In modern times Descartes succeeded in mathematizing the Platonic view, but he failed rather badly in his attempt to biologize it. He conceived that the soul, residing in the body like a pilot in a boat, took charge of the machine by controlling the flow of nerve spirits from the brain through the nerves into the muscles, inflating them to make them contract. Physiologists in Italy and the Netherlands quickly showed that muscles do not increase in volume when they shorten in length, and that the ends of cut nerves do not give off bubbles of nerve spirit when they are stimulated. Kant (1781) then revolutionized Platonic doctrine by postulating that the ideal forms are not in the world but in the human mind, and that the world is only indirectly accessed through the impressions that objects make on the senses, from which the intellect constructs representations of the objects. These are all that the observer can know, and not the thing-in-itself.

 Cartesian-Kantian doctrine flourishes today in cognitivism, just as the dinosaur is said to survive in birds, because representationalism is at the heart of the logical machines that serve for many people as the instantiation of true intelligence and the early harbingers of the coming termination of the age of biological dominance. In this passive view, time is represented in our minds by the image of a straight line. The line is dotted with the steps of binary digits and measured by the basic cycle duration of a Central Processing Unit (CPU). The components in bodies and brains that correspond to the CPU are the biological clocks that imperfectly and unreliably give us the time of day or the season of the year, and that express their output in volleys of action potentials, which neurobiologists refer to as “units” when observing them with microelectrodes in awake brains.

 Aristotelian doctrine evolved independently and in parallel. It was resurrected from Arabic translations and transformed in the 13th century by St.
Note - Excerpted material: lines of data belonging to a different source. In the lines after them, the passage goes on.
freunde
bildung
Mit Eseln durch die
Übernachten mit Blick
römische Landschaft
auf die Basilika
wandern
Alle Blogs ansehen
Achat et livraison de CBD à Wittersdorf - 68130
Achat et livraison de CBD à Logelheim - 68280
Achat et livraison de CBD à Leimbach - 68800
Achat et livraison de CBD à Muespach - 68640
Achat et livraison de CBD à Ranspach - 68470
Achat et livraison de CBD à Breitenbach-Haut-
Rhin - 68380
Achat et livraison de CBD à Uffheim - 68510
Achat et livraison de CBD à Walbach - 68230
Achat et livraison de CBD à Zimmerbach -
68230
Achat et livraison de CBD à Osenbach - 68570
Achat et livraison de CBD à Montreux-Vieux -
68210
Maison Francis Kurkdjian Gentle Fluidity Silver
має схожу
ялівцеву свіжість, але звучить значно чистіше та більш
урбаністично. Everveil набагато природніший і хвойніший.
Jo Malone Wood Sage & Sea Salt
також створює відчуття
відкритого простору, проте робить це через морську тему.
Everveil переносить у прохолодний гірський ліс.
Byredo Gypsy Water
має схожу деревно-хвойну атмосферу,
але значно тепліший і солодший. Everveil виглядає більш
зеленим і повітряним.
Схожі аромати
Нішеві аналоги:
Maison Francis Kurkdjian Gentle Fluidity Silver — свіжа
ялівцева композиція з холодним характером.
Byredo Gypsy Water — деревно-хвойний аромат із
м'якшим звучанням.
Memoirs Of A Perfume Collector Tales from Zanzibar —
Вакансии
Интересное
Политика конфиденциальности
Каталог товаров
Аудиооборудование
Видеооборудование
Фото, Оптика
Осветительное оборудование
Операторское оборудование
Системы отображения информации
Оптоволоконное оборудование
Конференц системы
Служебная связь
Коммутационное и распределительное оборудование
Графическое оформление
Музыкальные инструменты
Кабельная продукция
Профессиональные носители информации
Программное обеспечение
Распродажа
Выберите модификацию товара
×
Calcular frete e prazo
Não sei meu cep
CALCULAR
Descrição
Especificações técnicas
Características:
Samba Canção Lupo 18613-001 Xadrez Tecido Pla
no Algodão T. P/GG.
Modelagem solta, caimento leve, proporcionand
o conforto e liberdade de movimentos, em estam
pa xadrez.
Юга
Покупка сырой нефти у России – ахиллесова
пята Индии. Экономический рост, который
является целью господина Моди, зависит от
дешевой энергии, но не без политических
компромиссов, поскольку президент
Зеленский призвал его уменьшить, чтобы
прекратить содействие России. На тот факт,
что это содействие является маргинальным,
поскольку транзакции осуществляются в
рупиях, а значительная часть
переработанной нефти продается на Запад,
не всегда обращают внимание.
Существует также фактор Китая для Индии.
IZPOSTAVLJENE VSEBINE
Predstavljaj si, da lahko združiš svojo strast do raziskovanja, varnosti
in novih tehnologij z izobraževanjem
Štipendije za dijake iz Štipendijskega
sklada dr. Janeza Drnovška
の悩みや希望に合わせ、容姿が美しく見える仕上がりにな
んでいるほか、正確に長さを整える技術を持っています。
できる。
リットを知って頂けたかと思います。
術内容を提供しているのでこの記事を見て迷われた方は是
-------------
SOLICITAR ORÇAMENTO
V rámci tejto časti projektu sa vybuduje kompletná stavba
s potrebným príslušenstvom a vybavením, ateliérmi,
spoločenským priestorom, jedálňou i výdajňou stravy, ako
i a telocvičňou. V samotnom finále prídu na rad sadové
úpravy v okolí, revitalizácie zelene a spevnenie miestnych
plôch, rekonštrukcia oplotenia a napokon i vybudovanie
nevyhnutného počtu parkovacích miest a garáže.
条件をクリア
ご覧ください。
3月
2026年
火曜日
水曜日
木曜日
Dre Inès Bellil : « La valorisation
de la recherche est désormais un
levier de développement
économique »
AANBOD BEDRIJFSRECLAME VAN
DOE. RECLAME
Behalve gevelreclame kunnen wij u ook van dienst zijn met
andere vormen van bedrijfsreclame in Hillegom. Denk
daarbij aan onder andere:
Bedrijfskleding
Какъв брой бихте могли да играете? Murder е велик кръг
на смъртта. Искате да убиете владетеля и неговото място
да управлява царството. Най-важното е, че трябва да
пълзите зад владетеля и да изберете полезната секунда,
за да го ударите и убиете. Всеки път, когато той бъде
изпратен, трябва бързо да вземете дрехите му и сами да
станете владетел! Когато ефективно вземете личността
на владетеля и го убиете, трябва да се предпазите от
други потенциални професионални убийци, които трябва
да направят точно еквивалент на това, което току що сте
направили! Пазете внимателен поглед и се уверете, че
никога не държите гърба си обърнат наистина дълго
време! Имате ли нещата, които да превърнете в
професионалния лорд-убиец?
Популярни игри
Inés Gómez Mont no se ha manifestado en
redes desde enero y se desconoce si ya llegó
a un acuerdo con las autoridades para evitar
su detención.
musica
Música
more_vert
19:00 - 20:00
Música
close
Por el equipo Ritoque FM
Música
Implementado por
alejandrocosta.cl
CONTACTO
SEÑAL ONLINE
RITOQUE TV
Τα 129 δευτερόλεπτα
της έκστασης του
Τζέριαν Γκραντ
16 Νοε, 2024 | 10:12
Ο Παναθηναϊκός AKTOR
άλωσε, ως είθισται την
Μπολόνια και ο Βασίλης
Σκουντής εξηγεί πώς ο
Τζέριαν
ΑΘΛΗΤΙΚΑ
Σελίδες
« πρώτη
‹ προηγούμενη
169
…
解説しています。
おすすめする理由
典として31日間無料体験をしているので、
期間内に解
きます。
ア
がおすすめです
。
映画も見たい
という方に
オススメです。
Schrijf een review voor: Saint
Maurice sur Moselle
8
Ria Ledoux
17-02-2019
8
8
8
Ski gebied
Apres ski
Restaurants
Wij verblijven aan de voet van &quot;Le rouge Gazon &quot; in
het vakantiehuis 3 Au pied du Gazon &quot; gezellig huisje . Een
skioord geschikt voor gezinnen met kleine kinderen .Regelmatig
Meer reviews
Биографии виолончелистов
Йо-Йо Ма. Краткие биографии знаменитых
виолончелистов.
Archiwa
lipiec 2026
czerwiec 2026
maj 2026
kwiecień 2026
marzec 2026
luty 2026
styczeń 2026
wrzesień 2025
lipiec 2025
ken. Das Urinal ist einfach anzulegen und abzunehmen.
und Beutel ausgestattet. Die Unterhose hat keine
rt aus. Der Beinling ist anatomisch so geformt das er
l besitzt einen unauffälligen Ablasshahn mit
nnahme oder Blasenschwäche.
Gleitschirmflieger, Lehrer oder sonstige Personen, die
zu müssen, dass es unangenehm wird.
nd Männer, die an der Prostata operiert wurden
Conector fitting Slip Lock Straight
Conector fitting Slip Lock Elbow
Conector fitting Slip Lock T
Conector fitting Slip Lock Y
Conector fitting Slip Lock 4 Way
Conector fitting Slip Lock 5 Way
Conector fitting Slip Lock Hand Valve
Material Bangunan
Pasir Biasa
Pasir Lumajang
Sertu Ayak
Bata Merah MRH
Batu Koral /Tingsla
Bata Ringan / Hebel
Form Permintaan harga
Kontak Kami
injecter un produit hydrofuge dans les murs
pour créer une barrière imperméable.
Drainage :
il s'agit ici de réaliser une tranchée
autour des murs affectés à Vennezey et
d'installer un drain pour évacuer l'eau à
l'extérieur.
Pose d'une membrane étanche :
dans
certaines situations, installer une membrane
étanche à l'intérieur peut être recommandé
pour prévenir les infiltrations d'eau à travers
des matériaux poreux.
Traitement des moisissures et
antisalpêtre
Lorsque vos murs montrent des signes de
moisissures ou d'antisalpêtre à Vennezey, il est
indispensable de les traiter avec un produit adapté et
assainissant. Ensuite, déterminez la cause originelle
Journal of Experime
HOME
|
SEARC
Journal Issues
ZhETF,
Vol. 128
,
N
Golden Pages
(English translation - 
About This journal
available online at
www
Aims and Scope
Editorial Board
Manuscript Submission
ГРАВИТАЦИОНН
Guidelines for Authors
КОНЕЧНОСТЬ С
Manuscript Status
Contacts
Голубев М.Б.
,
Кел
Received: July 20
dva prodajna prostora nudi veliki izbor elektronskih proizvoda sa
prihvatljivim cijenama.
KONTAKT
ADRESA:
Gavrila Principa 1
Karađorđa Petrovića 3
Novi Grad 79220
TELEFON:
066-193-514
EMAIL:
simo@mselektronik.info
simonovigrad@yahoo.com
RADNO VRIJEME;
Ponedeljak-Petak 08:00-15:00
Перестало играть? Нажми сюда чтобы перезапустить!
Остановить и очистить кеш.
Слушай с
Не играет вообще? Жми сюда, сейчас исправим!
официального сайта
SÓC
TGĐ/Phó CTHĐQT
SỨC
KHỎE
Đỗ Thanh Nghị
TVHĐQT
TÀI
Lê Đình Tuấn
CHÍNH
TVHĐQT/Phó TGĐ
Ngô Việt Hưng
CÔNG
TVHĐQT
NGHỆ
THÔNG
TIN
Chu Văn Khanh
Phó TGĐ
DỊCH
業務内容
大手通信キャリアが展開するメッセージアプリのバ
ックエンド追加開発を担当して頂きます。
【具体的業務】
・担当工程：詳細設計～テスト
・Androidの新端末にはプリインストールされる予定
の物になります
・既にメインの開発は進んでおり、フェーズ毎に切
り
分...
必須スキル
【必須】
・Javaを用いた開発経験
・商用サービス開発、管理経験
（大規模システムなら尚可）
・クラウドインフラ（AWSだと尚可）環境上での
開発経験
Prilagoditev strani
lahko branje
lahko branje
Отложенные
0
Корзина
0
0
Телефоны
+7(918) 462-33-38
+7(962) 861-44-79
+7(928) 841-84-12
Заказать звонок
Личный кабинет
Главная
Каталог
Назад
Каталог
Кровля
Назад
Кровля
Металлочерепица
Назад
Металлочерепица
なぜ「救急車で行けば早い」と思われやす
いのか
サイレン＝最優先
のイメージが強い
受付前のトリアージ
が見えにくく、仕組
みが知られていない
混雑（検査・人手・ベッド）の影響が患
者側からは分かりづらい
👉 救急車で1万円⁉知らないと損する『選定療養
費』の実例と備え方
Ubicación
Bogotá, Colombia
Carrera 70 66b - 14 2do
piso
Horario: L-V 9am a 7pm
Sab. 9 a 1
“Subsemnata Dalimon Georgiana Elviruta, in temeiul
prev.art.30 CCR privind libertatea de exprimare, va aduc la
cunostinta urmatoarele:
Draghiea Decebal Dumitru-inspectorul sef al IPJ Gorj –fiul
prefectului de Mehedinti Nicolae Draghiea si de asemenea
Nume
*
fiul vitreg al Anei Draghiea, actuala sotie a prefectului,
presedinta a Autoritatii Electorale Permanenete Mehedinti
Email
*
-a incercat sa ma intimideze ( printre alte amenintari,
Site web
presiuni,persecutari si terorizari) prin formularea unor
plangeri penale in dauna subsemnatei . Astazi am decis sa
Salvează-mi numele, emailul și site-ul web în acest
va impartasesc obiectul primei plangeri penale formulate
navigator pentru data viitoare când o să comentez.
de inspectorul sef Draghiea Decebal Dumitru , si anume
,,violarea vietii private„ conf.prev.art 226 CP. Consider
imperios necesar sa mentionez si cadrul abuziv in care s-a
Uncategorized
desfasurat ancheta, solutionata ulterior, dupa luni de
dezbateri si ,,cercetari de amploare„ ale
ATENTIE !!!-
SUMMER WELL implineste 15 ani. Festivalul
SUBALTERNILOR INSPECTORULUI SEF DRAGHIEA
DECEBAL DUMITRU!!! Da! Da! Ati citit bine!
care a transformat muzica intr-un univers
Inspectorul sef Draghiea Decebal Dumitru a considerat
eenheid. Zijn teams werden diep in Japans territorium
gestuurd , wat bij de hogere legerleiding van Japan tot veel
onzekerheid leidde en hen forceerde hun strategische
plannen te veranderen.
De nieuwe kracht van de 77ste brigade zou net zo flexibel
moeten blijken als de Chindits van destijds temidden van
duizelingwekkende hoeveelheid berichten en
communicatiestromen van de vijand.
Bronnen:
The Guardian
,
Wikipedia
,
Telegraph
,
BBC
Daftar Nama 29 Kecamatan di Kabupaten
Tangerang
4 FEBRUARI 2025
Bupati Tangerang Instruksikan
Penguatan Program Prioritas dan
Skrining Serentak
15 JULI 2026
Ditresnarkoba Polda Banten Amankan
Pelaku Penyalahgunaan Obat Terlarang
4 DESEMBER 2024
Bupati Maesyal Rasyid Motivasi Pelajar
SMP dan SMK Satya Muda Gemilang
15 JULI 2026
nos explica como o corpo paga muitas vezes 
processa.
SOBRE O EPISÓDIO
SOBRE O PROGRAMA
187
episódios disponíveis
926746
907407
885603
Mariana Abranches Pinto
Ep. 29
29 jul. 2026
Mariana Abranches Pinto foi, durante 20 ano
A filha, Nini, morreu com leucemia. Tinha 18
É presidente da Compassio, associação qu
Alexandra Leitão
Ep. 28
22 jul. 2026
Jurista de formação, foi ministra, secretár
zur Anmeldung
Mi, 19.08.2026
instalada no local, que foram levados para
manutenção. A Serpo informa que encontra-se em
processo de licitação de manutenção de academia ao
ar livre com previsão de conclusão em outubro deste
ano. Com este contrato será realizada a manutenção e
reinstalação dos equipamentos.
Thomas Aquinas (1272), whose mission was to make it compatible with the Christian concept of free will. He did this by distinguishing between his conceptions of the human will versus the Aristotelian concept of intention as biological destiny, which he said humans shared with other animals. Unlike philosophy, which has been dominated by the Platonic passive view, medical science has been dominated by the Aristotelian-Thomist view of active perception, in which the deterministic Cartesian reflex is given its place in the machine, but the maintenance of the machine, according to surgeons, is by healing through first and second intention, and the use of the machine by the pilot is through exercise of the will. The pre-existing word “voluntary” was adapted for this purpose into English by Thomas Hobbes (1651) in the 17th century from the Thomist Latin “volere”, and it was firmly placed in the cerebrum by a then eminent neuroanatomist, who left his name on the circle of arteries at the base of the brain, Sir Thomas Willis (1664, 1683). The concept of volition has served as the core explanation of brains in 19th and 20th century textbooks on physiology and neurology, as well as in the doctrines of pragmatism and existentialism, even though people have long since forgotten where it came from. In accordance with this view we perceive time through our experiences of taking action into the space around us.